# [GIVEN INSTRUCTION]
Copy all of the material below exactly.

:::

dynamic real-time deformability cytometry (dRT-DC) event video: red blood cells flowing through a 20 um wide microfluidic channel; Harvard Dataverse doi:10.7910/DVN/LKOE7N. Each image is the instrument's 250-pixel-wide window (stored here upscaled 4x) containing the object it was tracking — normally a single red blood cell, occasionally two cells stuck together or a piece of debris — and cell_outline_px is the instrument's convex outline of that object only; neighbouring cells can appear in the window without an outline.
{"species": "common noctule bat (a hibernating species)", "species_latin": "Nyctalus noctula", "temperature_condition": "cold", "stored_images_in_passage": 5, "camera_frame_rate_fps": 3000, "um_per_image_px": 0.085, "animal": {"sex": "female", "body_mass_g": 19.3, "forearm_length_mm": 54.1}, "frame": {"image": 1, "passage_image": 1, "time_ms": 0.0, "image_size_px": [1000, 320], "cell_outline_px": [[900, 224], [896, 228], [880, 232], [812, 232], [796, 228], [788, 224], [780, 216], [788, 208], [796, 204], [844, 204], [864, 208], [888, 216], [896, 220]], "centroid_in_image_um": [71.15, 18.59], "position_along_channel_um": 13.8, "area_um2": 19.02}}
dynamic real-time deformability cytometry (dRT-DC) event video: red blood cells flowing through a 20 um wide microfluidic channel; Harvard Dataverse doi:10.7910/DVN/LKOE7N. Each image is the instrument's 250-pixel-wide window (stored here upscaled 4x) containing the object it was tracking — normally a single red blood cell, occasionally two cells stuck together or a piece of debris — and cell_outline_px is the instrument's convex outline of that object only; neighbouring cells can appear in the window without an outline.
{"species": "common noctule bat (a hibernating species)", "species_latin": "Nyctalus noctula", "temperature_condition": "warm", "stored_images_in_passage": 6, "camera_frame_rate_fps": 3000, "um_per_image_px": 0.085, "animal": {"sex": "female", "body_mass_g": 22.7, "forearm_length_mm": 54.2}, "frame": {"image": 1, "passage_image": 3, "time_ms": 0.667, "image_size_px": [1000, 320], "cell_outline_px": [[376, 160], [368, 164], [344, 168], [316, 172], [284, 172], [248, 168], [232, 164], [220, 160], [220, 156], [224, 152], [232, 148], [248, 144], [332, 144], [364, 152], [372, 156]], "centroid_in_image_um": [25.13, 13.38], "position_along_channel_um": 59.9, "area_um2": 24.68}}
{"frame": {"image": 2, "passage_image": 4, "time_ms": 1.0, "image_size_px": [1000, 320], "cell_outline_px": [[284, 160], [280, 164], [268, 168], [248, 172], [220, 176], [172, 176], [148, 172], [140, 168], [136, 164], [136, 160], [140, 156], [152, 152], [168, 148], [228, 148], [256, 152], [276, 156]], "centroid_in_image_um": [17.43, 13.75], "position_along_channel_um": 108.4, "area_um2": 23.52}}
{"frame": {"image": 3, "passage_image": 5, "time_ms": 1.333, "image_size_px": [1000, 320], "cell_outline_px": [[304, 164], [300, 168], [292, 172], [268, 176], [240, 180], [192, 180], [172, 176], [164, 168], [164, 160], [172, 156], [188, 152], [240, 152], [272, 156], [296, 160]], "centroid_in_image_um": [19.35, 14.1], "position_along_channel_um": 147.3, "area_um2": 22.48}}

:::

# [EXERCISE SOLUTION]
dynamic real-time deformability cytometry (dRT-DC) event video: red blood cells flowing through a 20 um wide microfluidic channel; Harvard Dataverse doi:10.7910/DVN/LKOE7N. Each image is the instrument's 250-pixel-wide window (stored here upscaled 4x) containing the object it was tracking — normally a single red blood cell, occasionally two cells stuck together or a piece of debris — and cell_outline_px is the instrument's convex outline of that object only; neighbouring cells can appear in the window without an outline.
{"species": "common noctule bat (a hibernating species)", "species_latin": "Nyctalus noctula", "temperature_condition": "cold", "stored_images_in_passage": 5, "camera_frame_rate_fps": 3000, "um_per_image_px": 0.085, "animal": {"sex": "female", "body_mass_g": 19.3, "forearm_length_mm": 54.1}, "frame": {"image": 1, "passage_image": 1, "time_ms": 0.0, "image_size_px": [1000, 320], "cell_outline_px": [[900, 224], [896, 228], [880, 232], [812, 232], [796, 228], [788, 224], [780, 216], [788, 208], [796, 204], [844, 204], [864, 208], [888, 216], [896, 220]], "centroid_in_image_um": [71.15, 18.59], "position_along_channel_um": 13.8, "area_um2": 19.02}}
dynamic real-time deformability cytometry (dRT-DC) event video: red blood cells flowing through a 20 um wide microfluidic channel; Harvard Dataverse doi:10.7910/DVN/LKOE7N. Each image is the instrument's 250-pixel-wide window (stored here upscaled 4x) containing the object it was tracking — normally a single red blood cell, occasionally two cells stuck together or a piece of debris — and cell_outline_px is the instrument's convex outline of that object only; neighbouring cells can appear in the window without an outline.
{"species": "common noctule bat (a hibernating species)", "species_latin": "Nyctalus noctula", "temperature_condition": "warm", "stored_images_in_passage": 6, "camera_frame_rate_fps": 3000, "um_per_image_px": 0.085, "animal": {"sex": "female", "body_mass_g": 22.7, "forearm_length_mm": 54.2}, "frame": {"image": 1, "passage_image": 3, "time_ms": 0.667, "image_size_px": [1000, 320], "cell_outline_px": [[376, 160], [368, 164], [344, 168], [316, 172], [284, 172], [248, 168], [232, 164], [220, 160], [220, 156], [224, 152], [232, 148], [248, 144], [332, 144], [364, 152], [372, 156]], "centroid_in_image_um": [25.13, 13.38], "position_along_channel_um": 59.9, "area_um2": 24.68}}
{"frame": {"image": 2, "passage_image": 4, "time_ms": 1.0, "image_size_px": [1000, 320], "cell_outline_px": [[284, 160], [280, 164], [268, 168], [248, 172], [220, 176], [172, 176], [148, 172], [140, 168], [136, 164], [136, 160], [140, 156], [152, 152], [168, 148], [228, 148], [256, 152], [276, 156]], "centroid_in_image_um": [17.43, 13.75], "position_along_channel_um": 108.4, "area_um2": 23.52}}
{"frame": {"image": 3, "passage_image": 5, "time_ms": 1.333, "image_size_px": [1000, 320], "cell_outline_px": [[304, 164], [300, 168], [292, 172], [268, 176], [240, 180], [192, 180], [172, 176], [164, 168], [164, 160], [172, 156], [188, 152], [240, 152], [272, 156], [296, 160]], "centroid_in_image_um": [19.35, 14.1], "position_along_channel_um": 147.3, "area_um2": 22.48}}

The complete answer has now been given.